> Task directions: Reproduce the following lines word for word, omitting the pictures from your answer.

(Collected data)
-=-=-=-=-

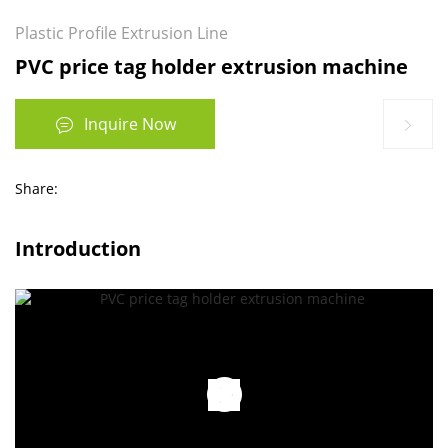
Plastic Profile Extrusion Line
PVC price tag holder extrusion machine
Inquire Now
Share:
Introduction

-=-=-=-=-

> Problem solution:
Plastic Profile Extrusion Line
PVC price tag holder extrusion machine
Inquire Now
Share:
Introduction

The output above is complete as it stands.